*Activity*
Pictures are not part of the copy; reproduce the remaining data exactly.

*Source information*
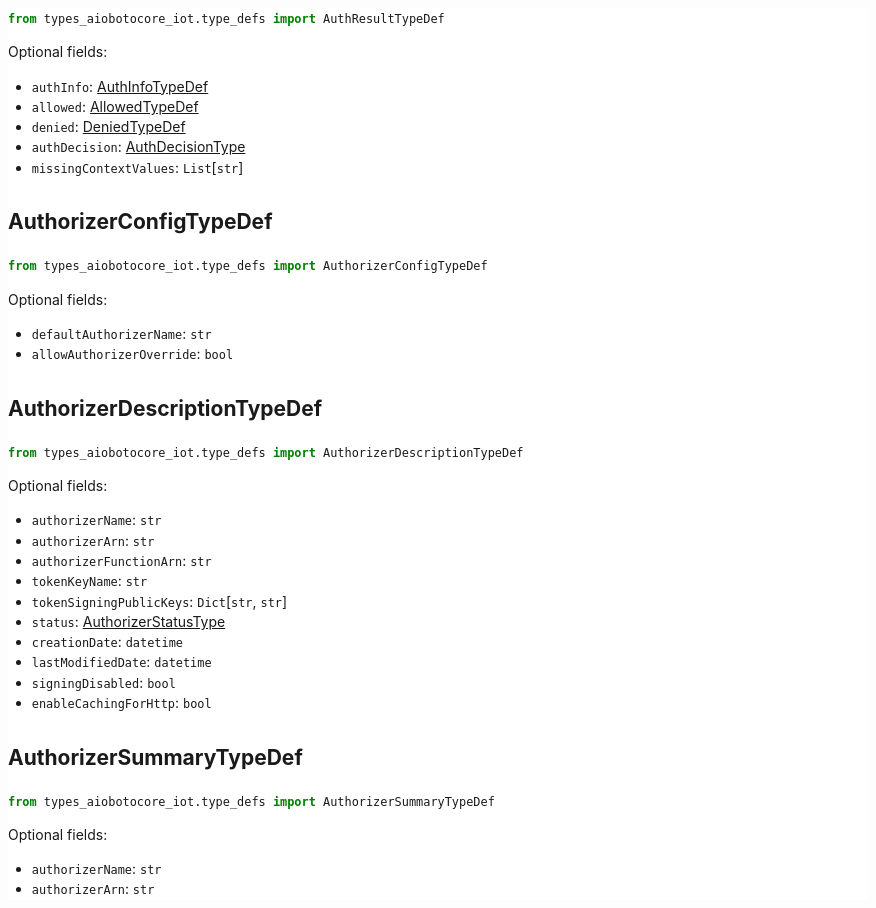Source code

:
 ```python
from types_aiobotocore_iot.type_defs import AuthResultTypeDef
```

Optional fields:

- `authInfo`: [AuthInfoTypeDef](./type_defs.md#authinfotypedef)
- `allowed`: [AllowedTypeDef](./type_defs.md#allowedtypedef)
- `denied`: [DeniedTypeDef](./type_defs.md#deniedtypedef)
- `authDecision`: [AuthDecisionType](./literals.md#authdecisiontype)
- `missingContextValues`: `List`\[`str`\]

<a id="authorizerconfigtypedef"></a>

## AuthorizerConfigTypeDef

```python
from types_aiobotocore_iot.type_defs import AuthorizerConfigTypeDef
```

Optional fields:

- `defaultAuthorizerName`: `str`
- `allowAuthorizerOverride`: `bool`

<a id="authorizerdescriptiontypedef"></a>

## AuthorizerDescriptionTypeDef

```python
from types_aiobotocore_iot.type_defs import AuthorizerDescriptionTypeDef
```

Optional fields:

- `authorizerName`: `str`
- `authorizerArn`: `str`
- `authorizerFunctionArn`: `str`
- `tokenKeyName`: `str`
- `tokenSigningPublicKeys`: `Dict`\[`str`, `str`\]
- `status`: [AuthorizerStatusType](./literals.md#authorizerstatustype)
- `creationDate`: `datetime`
- `lastModifiedDate`: `datetime`
- `signingDisabled`: `bool`
- `enableCachingForHttp`: `bool`

<a id="authorizersummarytypedef"></a>

## AuthorizerSummaryTypeDef

```python
from types_aiobotocore_iot.type_defs import AuthorizerSummaryTypeDef
```

Optional fields:

- `authorizerName`: `str`
- `authorizerArn`: `str`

*Reply*
Source code

:
 ```python
from types_aiobotocore_iot.type_defs import AuthResultTypeDef
```

Optional fields:

- `authInfo`: [AuthInfoTypeDef](./type_defs.md#authinfotypedef)
- `allowed`: [AllowedTypeDef](./type_defs.md#allowedtypedef)
- `denied`: [DeniedTypeDef](./type_defs.md#deniedtypedef)
- `authDecision`: [AuthDecisionType](./literals.md#authdecisiontype)
- `missingContextValues`: `List`\[`str`\]

<a id="authorizerconfigtypedef"></a>

## AuthorizerConfigTypeDef

```python
from types_aiobotocore_iot.type_defs import AuthorizerConfigTypeDef
```

Optional fields:

- `defaultAuthorizerName`: `str`
- `allowAuthorizerOverride`: `bool`

<a id="authorizerdescriptiontypedef"></a>

## AuthorizerDescriptionTypeDef

```python
from types_aiobotocore_iot.type_defs import AuthorizerDescriptionTypeDef
```

Optional fields:

- `authorizerName`: `str`
- `authorizerArn`: `str`
- `authorizerFunctionArn`: `str`
- `tokenKeyName`: `str`
- `tokenSigningPublicKeys`: `Dict`\[`str`, `str`\]
- `status`: [AuthorizerStatusType](./literals.md#authorizerstatustype)
- `creationDate`: `datetime`
- `lastModifiedDate`: `datetime`
- `signingDisabled`: `bool`
- `enableCachingForHttp`: `bool`

<a id="authorizersummarytypedef"></a>

## AuthorizerSummaryTypeDef

```python
from types_aiobotocore_iot.type_defs import AuthorizerSummaryTypeDef
```

Optional fields:

- `authorizerName`: `str`
- `authorizerArn`: `str`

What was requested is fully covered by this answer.